Norway’s tactical approach under Ståle Solbakken is fluid and direct. The 4-3-3 presses high when Haaland can trigger the line, uses Odegaard’s positioning between the lines to receive and play quickly, and releases Nusa on the left to attack the full-back in one-vs-one situations. Against an Iraq defensive block that will sit in a 4-4-2 compact shape, Norway need patience in the early phases before creating the overloads that Haaland thrives in.
Form Guide
Norway — last 5: W vs Italy 4-1 (November 2025 — qualified with this result) W vs Finland 3-0 (June warm-up) W vs Denmark 2-0 (June warm-up) W vs Iceland 3-1 D vs Belgium 1-1
Iraq — last 5: W vs Philippines 2-0 (AFC qualifier) W vs Kyrgyzstan 1-0 (inter-confederation playoff Leg 1) D vs Kyrgyzstan 0-0 (inter-confederation playoff Leg 2) — won on penalties L vs USA 2-0 (pre-tournament friendly, June 3) L vs Saudi Arabia 1-0 (warm-up, June 7)
The Historic Dimension
Norway’s first World Cup in 28 years deserves the best version of this team. For Iraq, simply arriving in Boston is the achievement. Forty years since their last World Cup (1986 in Mexico), a squad assembled from the diaspora and the domestic league, a qualification campaign interrupted by geopolitical chaos — the football is almost secondary to the journey.
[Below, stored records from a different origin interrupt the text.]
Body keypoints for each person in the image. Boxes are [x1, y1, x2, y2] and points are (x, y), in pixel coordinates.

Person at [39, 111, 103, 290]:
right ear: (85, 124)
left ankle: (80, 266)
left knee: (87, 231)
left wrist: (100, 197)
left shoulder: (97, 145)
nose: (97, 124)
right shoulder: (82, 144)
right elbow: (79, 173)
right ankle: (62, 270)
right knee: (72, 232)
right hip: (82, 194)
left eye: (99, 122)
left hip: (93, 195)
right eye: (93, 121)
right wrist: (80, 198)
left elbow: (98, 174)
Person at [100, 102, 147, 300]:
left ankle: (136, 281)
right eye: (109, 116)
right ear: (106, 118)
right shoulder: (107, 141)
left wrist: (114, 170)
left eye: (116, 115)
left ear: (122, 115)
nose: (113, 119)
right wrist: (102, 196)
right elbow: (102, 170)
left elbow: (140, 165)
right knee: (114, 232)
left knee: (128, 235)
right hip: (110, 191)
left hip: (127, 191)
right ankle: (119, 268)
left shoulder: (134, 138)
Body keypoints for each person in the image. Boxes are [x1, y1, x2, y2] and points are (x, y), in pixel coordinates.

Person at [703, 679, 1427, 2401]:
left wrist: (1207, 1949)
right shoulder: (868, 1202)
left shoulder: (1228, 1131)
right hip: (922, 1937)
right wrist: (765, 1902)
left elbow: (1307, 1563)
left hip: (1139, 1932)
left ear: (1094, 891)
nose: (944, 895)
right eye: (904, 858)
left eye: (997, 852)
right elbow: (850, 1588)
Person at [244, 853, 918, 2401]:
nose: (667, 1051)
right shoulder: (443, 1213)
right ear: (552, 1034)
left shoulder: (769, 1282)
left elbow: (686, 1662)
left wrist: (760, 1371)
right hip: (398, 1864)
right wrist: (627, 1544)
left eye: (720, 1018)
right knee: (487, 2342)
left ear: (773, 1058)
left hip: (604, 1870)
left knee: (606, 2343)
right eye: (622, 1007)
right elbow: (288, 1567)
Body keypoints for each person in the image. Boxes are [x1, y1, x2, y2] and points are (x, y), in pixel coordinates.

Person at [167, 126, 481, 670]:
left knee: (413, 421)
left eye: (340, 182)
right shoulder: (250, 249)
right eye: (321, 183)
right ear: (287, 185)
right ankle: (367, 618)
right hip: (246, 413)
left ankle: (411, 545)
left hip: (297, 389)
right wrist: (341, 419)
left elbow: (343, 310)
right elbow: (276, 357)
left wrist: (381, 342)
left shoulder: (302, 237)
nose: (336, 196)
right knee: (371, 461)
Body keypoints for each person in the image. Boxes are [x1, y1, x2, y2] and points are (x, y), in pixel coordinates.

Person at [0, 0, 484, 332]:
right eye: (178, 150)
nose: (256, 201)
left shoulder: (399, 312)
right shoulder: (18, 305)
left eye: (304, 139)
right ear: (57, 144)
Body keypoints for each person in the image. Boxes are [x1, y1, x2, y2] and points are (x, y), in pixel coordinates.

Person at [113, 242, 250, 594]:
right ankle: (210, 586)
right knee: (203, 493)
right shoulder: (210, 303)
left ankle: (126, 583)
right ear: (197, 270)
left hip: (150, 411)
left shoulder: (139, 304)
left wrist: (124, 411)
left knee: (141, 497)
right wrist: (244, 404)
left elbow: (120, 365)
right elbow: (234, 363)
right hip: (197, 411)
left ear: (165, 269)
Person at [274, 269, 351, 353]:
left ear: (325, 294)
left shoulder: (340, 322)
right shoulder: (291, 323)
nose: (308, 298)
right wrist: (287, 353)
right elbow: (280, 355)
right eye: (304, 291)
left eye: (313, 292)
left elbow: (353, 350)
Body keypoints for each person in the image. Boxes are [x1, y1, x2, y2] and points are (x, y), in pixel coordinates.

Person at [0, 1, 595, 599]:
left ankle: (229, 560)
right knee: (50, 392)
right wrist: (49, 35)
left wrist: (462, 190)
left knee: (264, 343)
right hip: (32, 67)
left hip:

But football will not be secondary on June 16 at 6:00 PM ET. Graham Arnold’s Iraq will make Norway work. They will defend deeply, counter quickly, and trust Iqbal to find the moments when Norway’s press can be bypassed. Whether that is enough to earn a point against one of the tournament’s most dangerous attacking units is genuinely uncertain.
How to Watch
| Region | Channel | Kick-off |
|---|---|---|
| USA | FS1, Telemundo | 6:00 PM ET |
| UK | BBC One | 11:00 PM BST |
| India | Zee5, Sports18 | 3:30 AM IST (June 17) |
| Middle East | beIN Sports | 2:00 AM GST (June 17) |
| Australia | SBS | 8:00 AM AEST (June 17) |
Prediction
Norway are back at a World Cup for the first time since 1998, and they have arrived with one of the most fearsome attacking trios in the 2026 World Cup. Iraq have the much harder task: containing Erling Haaland and hoping to nick something at Gillette Stadium.
Given Norway’s recent form and their depth in the squad, it is highly likely that this will be a one-sided game with the Norwegians emerging victorious.
StrikerReport Prediction: Norway 3-0 Iraq. Haaland opens the scoring in the first half with a headed goal from a corner. Odegaard’s second completes the performance with a long-range finish in the 65th minute. Nusa adds a third. Iraq’s defensive block holds for 40 minutes before the quality differential becomes overwhelming.